SLK Le plasmide d'activation CRISPR (h) offre une approche ciblée et non destructive pour réguler à la hausse l'expression endogène de SLK sans modifier la séquence d'ADN sous-jacente.
SLK Le plasmide d'activation CRISPR (h) est un système SAM (synergistic activation mediator) à trois plasmides conçu pour une régulation à la hausse hautement efficace et spécifique du locus SLK dans des lignées cellulaires humaines. Le système s'articule autour d'une Cas9 catalytiquement inactive (dCas9) portant deux mutations inactivantes (D10A et N863A) qui éliminent l'activité nucléase tout en préservant la liaison à l'ADN. Cette dCas9 est fusionnée à VP64, un puissant activateur transcriptionnel, et est co-exprimée avec un gène de résistance à la blasticidine pour la sélection. Le deuxième plasmide code pour la protéine de fusion MS2-p65-HSF1, un complexe activateur secondaire qui agit de concert avec dCas9-VP64, ainsi qu'un gène de résistance à l'hygromycine. Le troisième plasmide code pour un ARN guide (sgRNA) de 20 nt spécifique de la cible, fusionné à deux aptamères d'ARN MS2 qui recrutent le complexe MS2-p65-HSF1 vers le site d'activation, accompagné d'un gène de résistance à la puromycine. Les trois plasmides sont délivrés dans un rapport massique de 1:1:1 pour une expression équilibrée de tous les composants du système.

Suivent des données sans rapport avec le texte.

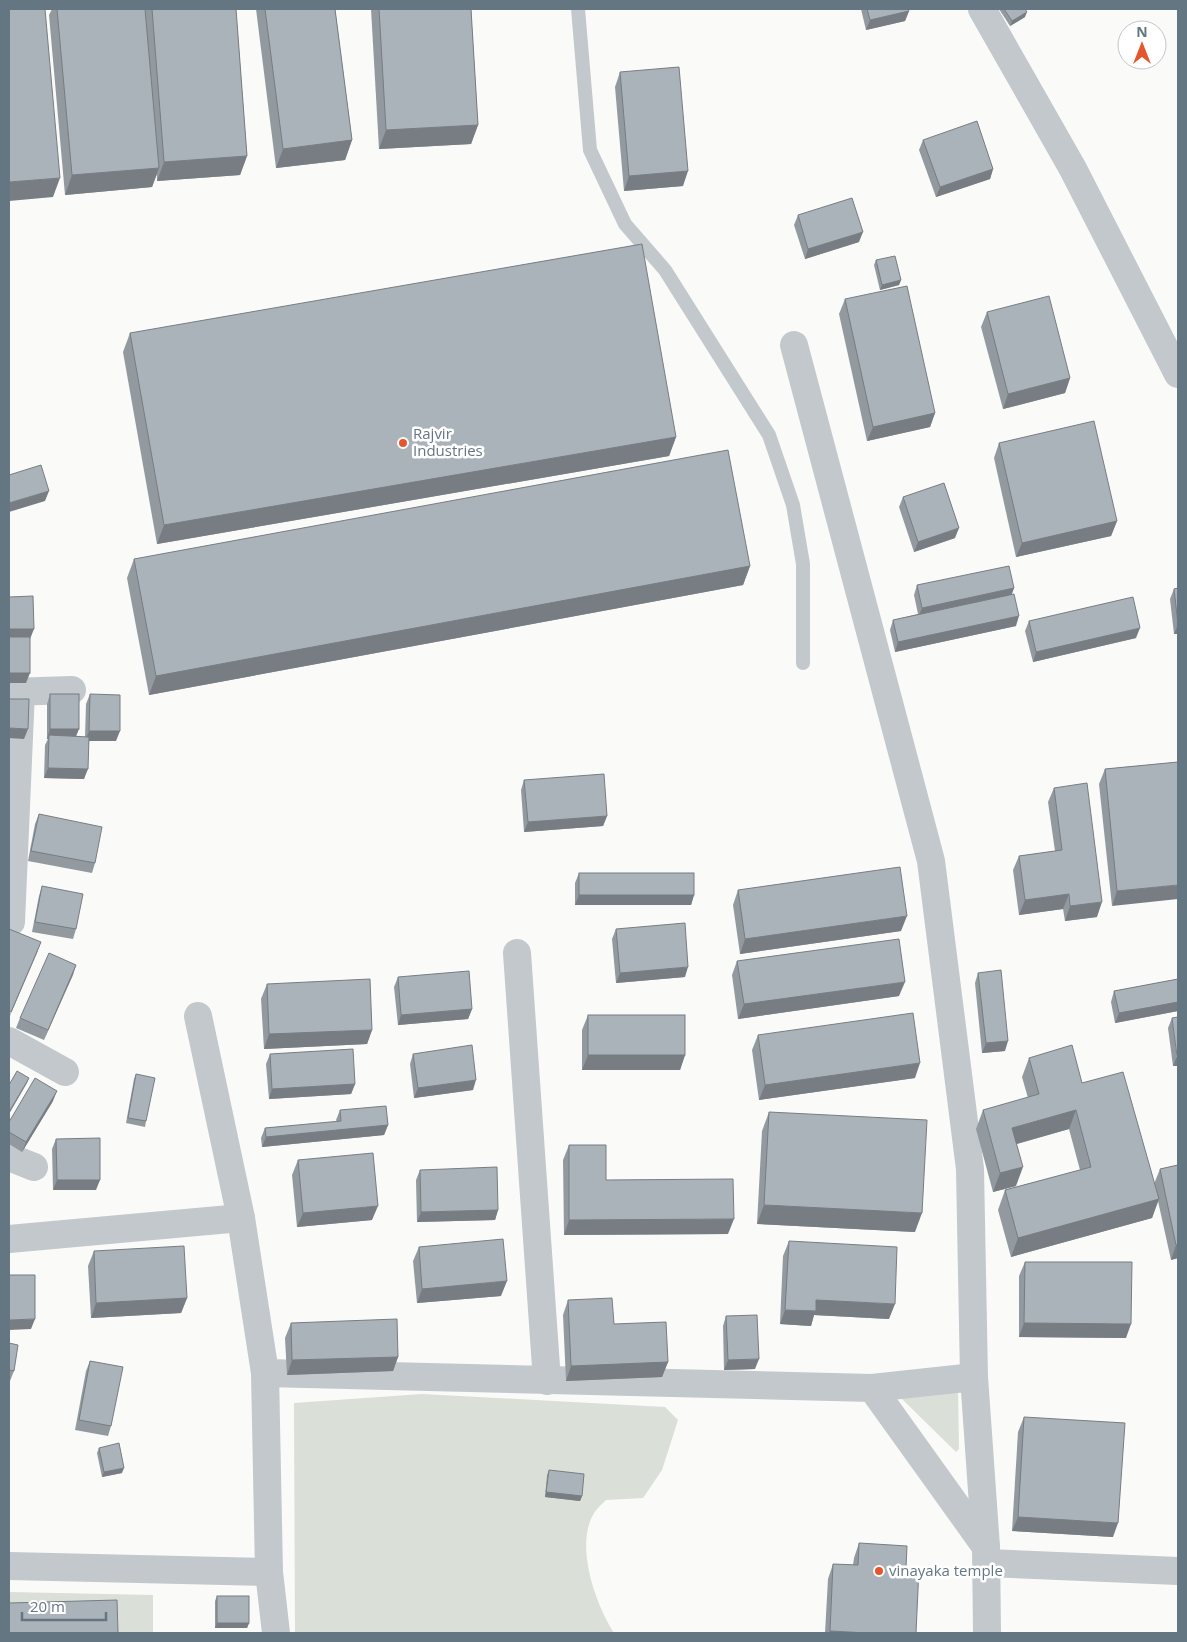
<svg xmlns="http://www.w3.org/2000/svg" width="1187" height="1642" font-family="'Open Sans',sans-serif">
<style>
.green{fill:#dadfd7}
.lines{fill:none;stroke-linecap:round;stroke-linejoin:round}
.service{stroke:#c3c8cc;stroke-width:14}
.minor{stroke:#c3c8cc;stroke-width:28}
.tertiary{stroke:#c3c8cc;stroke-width:28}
.wall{fill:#929a9f}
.shaded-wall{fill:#777d82}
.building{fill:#aab3b9;stroke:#777d82}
.poi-dot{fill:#e4572e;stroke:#fff;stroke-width:2}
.labels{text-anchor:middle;stroke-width:5;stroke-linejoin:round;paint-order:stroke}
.poi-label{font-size:15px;fill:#657683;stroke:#fff;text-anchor:start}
</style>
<rect width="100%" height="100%" fill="#fafaf8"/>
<g class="green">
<path d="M958 1388 959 1449 956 1452 901 1398Z"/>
<path d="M422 1394 665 1407 678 1420 662 1470 643 1498 606 1500C602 1504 596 1509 593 1515 575 1547 596 1605 614 1633H295L294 1403Z"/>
<path d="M9 1592 153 1595V1633H9Z"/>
</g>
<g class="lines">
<path class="service" d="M578 9 590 150 625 224 665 270 769 435 793 505 803 564V663"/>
<g class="minor">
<path d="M794 345 931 861 970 1169 974 1377"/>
<path d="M9 692 72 690"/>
<path d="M11 922 21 691"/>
<path d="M517 953 547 1381"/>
<path d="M9 1041 65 1072"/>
<path d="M9 1157 34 1167"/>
<path d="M9 1239 241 1218 198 1016"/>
<path d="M265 1373 872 1388 986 1547 987 1633"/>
<path d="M872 1388 974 1377 986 1547"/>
<path d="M987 1563 1178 1571"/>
<path d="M9 1566 269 1572 265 1373 241 1218"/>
<path d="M269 1572 276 1633"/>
</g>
<path class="tertiary" d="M982 9 1073 169 1178 374"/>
</g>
<g class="wall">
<path d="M52 9H236L247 156 240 175 157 181V174L152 187 65 195 49 15Z"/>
<path d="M256 9H335L352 140 345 160 276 168Z"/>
<path d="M371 9H471L478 125 471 144 379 149Z"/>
<path d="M861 9H908L909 11 905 21 866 30Z"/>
<path d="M999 9H1025V17L1010 26Z"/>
<path d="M620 72 683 186 624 191 615 87Z"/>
<path d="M923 140 993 169 990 179 936 197 919 150Z"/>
<path d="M798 215 859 242 805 259 794 225Z"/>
<path d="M876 260 901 280 899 285 880 290 874 265Z"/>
<path d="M845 299 935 413 930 427 867 441 839 314Z"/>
<path d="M987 312 1070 378 1065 393 1003 409 981 327Z"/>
<path d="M130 333 676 437 669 456 157 544 123 352Z"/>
<path d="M999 443 1117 521 1111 536 1016 557 994 458Z"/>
<path d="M903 497 955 538 914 552 899 507Z"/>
<path d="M134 559 750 566 743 585 149 695 127 578Z"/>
<path d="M917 585 1014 588 1012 594 1016 626 895 652 890 630 893 620 918 614 914 595Z"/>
<path d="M1178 588V634H1174L1170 599 1174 589Z"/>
<path d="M1029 621 1136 638 1033 662 1025 631Z"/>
<path d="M50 694 76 737H85L86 704 90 694 116 741H89L84 779 44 778 45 745 48 739H47V704Z"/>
<path d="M1178 762 1112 906 1099 784 1105 769Z"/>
<path d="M524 780 607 816 603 826 524 832 521 790Z"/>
<path d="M1054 788 1097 917 1065 921 1063 909 1019 915 1013 870 1019 856 1055 851 1048 802Z"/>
<path d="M39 814 95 863 92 873 28 861 35 824Z"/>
<path d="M579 873 694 895 691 905H575V883Z"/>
<path d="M42 886 76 929 73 939 32 932 39 896Z"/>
<path d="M738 890 901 931 740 954 733 905Z"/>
<path d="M616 929 685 977 616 983 612 939Z"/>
<path d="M737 961 899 996 738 1019 732 975Z"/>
<path d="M76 965 44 1040 16 1028 20 1018Z"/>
<path d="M978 973 1005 1051 982 1053 975 983Z"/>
<path d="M398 977 472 1009 468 1019 398 1025 394 987Z"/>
<path d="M1178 979V1011L1115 1023 1111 1002 1114 991Z"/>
<path d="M267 984 372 1030 367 1044 264 1049 261 999Z"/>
<path d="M588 1015 685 1055 680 1070H582V1030Z"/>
<path d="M1172 1018 1178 1066H1173L1168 1028Z"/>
<path d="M758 1035 915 1078 759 1100 752 1050Z"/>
<path d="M270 1054 355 1084 351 1094 269 1099 266 1064Z"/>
<path d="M413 1054 473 1090 414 1098 410 1064Z"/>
<path d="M1029 1058 1082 1083 1154 1184 1160 1169 1178 1165V1258L1171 1260 1158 1201 1152 1218 1011 1257 998 1210 1005 1190 1080 1170 1069 1129 1017 1144 1016 1186 993 1192 976 1129 983 1110 1028 1098 1022 1077Z"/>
<path d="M136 1074 146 1121 145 1127 126 1123 134 1079Z"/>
<path d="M53 1101 22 1152 9 1144V1122Z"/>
<path d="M340 1110 388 1125 384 1135 262 1147 261 1138 265 1128 337 1122 336 1120Z"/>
<path d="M769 1112 915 1232 757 1224 762 1131Z"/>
<path d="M56 1139 96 1190H53L52 1149Z"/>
<path d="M569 1145 606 1180 728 1234 564 1235 563 1160Z"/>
<path d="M298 1160 372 1220 297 1227 292 1175Z"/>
<path d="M420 1170 498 1210 495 1220 417 1222 416 1180Z"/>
<path d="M789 1241 889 1319 814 1315 811 1326 780 1324 783 1256Z"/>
<path d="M419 1247 501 1296 417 1303 413 1261Z"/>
<path d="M94 1251 187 1298 181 1313 91 1318 88 1266Z"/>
<path d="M1025 1262 1126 1338 1019 1337V1276Z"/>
<path d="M568 1300 614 1324 668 1362 662 1377 566 1381 563 1315Z"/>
<path d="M726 1316 755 1369 724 1370 723 1326Z"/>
<path d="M291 1323 398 1357 393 1371 287 1375 285 1338Z"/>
<path d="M9 1343 14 1371 10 1381H9Z"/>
<path d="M90 1361 111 1426 108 1436 75 1430 86 1371Z"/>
<path d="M1024 1417 1113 1537 1012 1531 1018 1432Z"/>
<path d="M99 1448 122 1473 102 1477 97 1453Z"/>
<path d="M549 1470 582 1496 580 1501 545 1497 547 1475Z"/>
<path d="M859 1543 906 1568 916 1633H825L828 1579 833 1564 853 1565 854 1558Z"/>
<path d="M217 1596 249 1623 247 1628H215V1601Z"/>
</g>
<g class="shaded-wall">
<path d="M909 11 905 21 866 30 870 20Z"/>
<path d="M1027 12 1025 17 1010 26 1012 21Z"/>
<path d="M478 125 471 144 379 149 386 130Z"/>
<path d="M352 140 345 160 276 168 283 149Z"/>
<path d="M247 156 240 175 157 181 164 162Z"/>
<path d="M159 168 152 187 65 195 72 175Z"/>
<path d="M993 169 990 179 936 197 940 187Z"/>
<path d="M688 171 683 186 624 191 629 176Z"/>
<path d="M60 178 53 197 9 201V182Z"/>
<path d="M863 232 859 242 805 259 808 249Z"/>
<path d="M901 280 899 285 880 290 882 285Z"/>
<path d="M1070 378 1065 393 1003 409 1008 394Z"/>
<path d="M935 413 930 427 867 441 873 427Z"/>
<path d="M676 437 669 456 157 544 164 525Z"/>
<path d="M49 491 45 501 9 512V503Z"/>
<path d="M1117 521 1111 536 1016 557 1022 543Z"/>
<path d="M959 528 955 538 914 552 918 542Z"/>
<path d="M750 566 743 585 149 695 156 676Z"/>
<path d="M1014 588 1010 598 918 618 922 608Z"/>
<path d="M1019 616 1016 626 895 652 898 642Z"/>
<path d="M1178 624V634H1174Z"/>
<path d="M1140 628 1136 638 1033 662 1036 652Z"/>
<path d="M9 629H34L30 639H9Z"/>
<path d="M9 673H30L26 683H9Z"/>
<path d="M9 728 28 729 24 739 9 738Z"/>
<path d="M50 729H79L75 739 49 735 48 739H47Z"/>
<path d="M89 731H120L116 741H85Z"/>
<path d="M48 768 88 769 84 779 44 778Z"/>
<path d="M607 816 603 826 524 832 528 822Z"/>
<path d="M1178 885V899L1112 906 1117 891Z"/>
<path d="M1069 894 1063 909 1019 915 1025 900Z"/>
<path d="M579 895H694L691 905H575Z"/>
<path d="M1102 902 1097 917 1065 921 1070 906Z"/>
<path d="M907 916 901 931 740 954 745 939Z"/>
<path d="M41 942 37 953 9 1018 11 1012Z"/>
<path d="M76 965 73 975 44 1040 48 1030Z"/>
<path d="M688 967 685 977 616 983 620 973Z"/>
<path d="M905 982 899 996 738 1019 744 1004Z"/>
<path d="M1178 1002V1011L1115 1023 1119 1013Z"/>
<path d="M472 1009 468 1019 398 1025 401 1015Z"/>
<path d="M372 1030 367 1044 264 1049 269 1034Z"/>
<path d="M1008 1041 1005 1051 982 1053 986 1043Z"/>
<path d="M588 1055H685L680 1070H582Z"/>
<path d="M1177 1056H1178V1066H1173Z"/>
<path d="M920 1063 915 1078 759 1100 765 1085Z"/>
<path d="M29 1078 27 1083 9 1114V1112Z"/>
<path d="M476 1080 473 1090 414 1098 418 1088Z"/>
<path d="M355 1084 351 1094 269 1099 272 1089Z"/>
<path d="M57 1091 53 1101 22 1152 26 1142Z"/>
<path d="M1076 1110 1069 1129 1005 1147 1012 1128Z"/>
<path d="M388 1125 384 1135 262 1147 266 1137Z"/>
<path d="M1023 1167 1016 1186 993 1192 1000 1173Z"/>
<path d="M57 1180H100L96 1190H53Z"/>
<path d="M1159 1199 1152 1218 1011 1257 1018 1238Z"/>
<path d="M764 1205 922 1213 915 1232 757 1224Z"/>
<path d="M378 1206 372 1220 297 1227 303 1213Z"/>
<path d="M498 1210 495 1220 417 1222 421 1212Z"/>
<path d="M734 1219 728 1234 564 1235 569 1220Z"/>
<path d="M1176 1245H1178V1258L1171 1260Z"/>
<path d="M507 1281 501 1296 417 1303 422 1289Z"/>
<path d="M187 1298 181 1313 91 1318 96 1303Z"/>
<path d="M816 1300 895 1304 889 1319 814 1315 811 1326 780 1324 785 1310Z"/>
<path d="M35 1319 31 1329 9 1330V1320Z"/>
<path d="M1024 1323 1131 1324 1126 1338 1019 1337Z"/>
<path d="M398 1357 393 1371 287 1375 292 1360Z"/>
<path d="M759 1359 755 1369 724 1370 728 1360Z"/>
<path d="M668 1362 662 1377 566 1381 571 1366Z"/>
<path d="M124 1468 122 1473 102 1477 104 1472Z"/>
<path d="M546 1492 582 1496 580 1501 545 1497Z"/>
<path d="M1018 1517 1118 1523 1113 1537 1012 1531Z"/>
<path d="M217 1623H249L247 1628H215Z"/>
<path d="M830 1631 867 1633H829Z"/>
</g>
<g class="building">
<path d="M9 9H45L60 178 9 182Z"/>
<path d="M57 9H145L159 168 72 175Z"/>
<path d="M152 9H236L247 156 164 162Z"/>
<path d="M265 9H335L352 140 283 149Z"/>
<path d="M379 9H471L478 125 386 130Z"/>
<path d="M867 9H908L909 11 870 20Z"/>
<path d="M1004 9H1025L1027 12 1012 21Z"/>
<path d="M679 67 688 171 629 176 620 72Z"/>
<path d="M977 121 993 169 940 187 923 140Z"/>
<path d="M852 198 863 232 808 249 798 215Z"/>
<path d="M642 244 676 437 164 525 130 333Z"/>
<path d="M895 256 901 280 882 285 876 260Z"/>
<path d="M907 286 935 413 873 427 845 299Z"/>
<path d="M1049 296 1070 378 1008 394 987 312Z"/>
<path d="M1094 421 1117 521 1022 543 999 443Z"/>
<path d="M728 450 750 566 156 676 134 559Z"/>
<path d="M41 465 49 491 9 503V475Z"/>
<path d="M944 483 959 528 918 542 903 497Z"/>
<path d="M1009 566 1014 588 922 608 917 585Z"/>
<path d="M1178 588V624L1174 589Z"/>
<path d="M1014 594 1019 616 898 642 893 620Z"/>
<path d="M33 596 34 629H9V597Z"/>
<path d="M1133 597 1140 628 1036 652 1029 621Z"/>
<rect x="9" y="637" width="21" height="36"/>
<rect x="50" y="694" width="29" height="35"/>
<path d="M90 694 120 695V731H89Z"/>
<path d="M9 699H29L28 729 9 728Z"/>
<path d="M49 735 89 737 88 769 48 768Z"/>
<path d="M1178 762V885L1117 891 1105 769Z"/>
<path d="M604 774 607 816 528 822 524 780Z"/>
<path d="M1087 783 1102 902 1070 906 1069 894 1025 900 1019 856 1062 850 1054 788Z"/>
<path d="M39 814 102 827 95 863 31 851Z"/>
<path d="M900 867 907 916 745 939 738 890Z"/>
<rect x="579" y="873" width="115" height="22"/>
<path d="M42 886 83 894 76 929 35 922Z"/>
<path d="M685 923 688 967 620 973 616 929Z"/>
<path d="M9 929 41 942 11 1012 9 1011Z"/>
<path d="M899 939 905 982 744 1004 737 961Z"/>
<path d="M49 953 76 965 48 1030 20 1018Z"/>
<path d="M1001 970 1008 1041 986 1043 978 973Z"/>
<path d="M469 971 472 1009 401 1015 398 977Z"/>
<path d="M370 979 372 1030 269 1034 267 984Z"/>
<path d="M1178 979V1002L1119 1013 1114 991Z"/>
<path d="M913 1013 920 1063 765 1085 758 1035Z"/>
<rect x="588" y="1015" width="97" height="40"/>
<path d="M1178 1017V1056H1177L1172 1018Z"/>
<path d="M472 1045 476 1080 418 1088 413 1054Z"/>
<path d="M1072 1045 1082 1083 1123 1072 1159 1199 1018 1238 1005 1190 1091 1167 1076 1110 1012 1128 1023 1167 1000 1173 983 1110 1039 1094 1029 1058Z"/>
<path d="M353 1049 355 1084 272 1089 270 1054Z"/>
<path d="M17 1071 29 1078 9 1112V1085Z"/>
<path d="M136 1074 155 1078 146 1121 128 1118Z"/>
<path d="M35 1078 57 1091 26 1142 9 1132V1122Z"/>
<path d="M386 1106 388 1125 266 1137 265 1128 341 1121 340 1110Z"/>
<path d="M769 1112 927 1120 922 1213 764 1205Z"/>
<path d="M100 1138V1180H57L56 1139Z"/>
<path d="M569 1145H606V1180L733 1179 734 1219 569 1220Z"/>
<path d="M373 1153 378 1206 303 1213 298 1160Z"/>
<path d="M1178 1165V1245H1176L1160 1169Z"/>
<path d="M497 1167 498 1210 421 1212 420 1170Z"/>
<path d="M503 1239 507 1281 422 1289 419 1247Z"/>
<path d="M789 1241 897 1247 895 1304 816 1300V1311L785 1310Z"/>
<path d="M184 1246 187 1298 96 1303 94 1251Z"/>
<path d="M1025 1262H1132L1131 1324 1024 1323Z"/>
<path d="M9 1275H35V1319L9 1320Z"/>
<path d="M612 1298 614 1324 666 1322 668 1362 571 1366 568 1300Z"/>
<path d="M757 1315 759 1359 728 1360 726 1316Z"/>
<path d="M397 1319 398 1357 292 1360 291 1323Z"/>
<path d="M9 1343 18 1345 14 1371 9 1370Z"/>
<path d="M90 1361 123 1367 111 1426 79 1420Z"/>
<path d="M1024 1417 1125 1423 1118 1523 1018 1517Z"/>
<path d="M119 1443 124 1468 104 1472 99 1448Z"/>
<path d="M549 1470 584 1474 582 1496 546 1492Z"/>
<path d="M859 1543 907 1546 906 1568H919L916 1633H867L830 1631 833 1564 858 1565Z"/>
<rect x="217" y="1596" width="32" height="27"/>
<path d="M117 1600 118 1633H9V1603Z"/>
</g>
<g class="poi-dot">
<circle cx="403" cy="443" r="5"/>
<circle cx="879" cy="1571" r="5"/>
</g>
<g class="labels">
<g class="poi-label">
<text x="413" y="439">Rajvir<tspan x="413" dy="17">Industries</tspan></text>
<text x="889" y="1576">vinayaka temple</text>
</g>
</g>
<rect width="1187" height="1642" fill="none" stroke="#657683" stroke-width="20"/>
<g transform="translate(1142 45)"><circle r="24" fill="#ffffff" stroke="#c1c8cd"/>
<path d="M0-4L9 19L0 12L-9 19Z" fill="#e4572e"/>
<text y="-8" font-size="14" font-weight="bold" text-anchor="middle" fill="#657683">N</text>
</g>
<path d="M22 1612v8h84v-8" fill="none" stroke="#657683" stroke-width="2.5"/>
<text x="30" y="1612" font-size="15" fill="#657683" stroke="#ffffff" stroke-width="4" paint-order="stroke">20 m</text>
</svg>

Une fois assemblé au locus cible, le complexe SAM se lie à environ 200 pb en amont du site de départ de la transcription SLK, où VP64, p65 et HSF1 agissent de concert pour recruter la machinerie transcriptionnelle et induire une régulation à la hausse de l'expression endogène de SLK. Contrairement à Cas9, qui possède une activité nucléase, dCas9 n'introduit pas de cassures double brin ni ne modifie la séquence génomique, préservant ainsi le locus SLK natif et permettant l'étude des réponses transcriptionnelles dépendantes de SLK au niveau du locus endogène, ce qui en fait un outil précieux pour les études fonctionnelles, l'identification de gènes cibles et la modélisation de la restauration de la voie SLK dans les cellules tumorales présentant une expression de SLK silencée ou réduite.
Réservé à la recherche. N'est pas destiné à un usage diagnostique ou thérapeutique.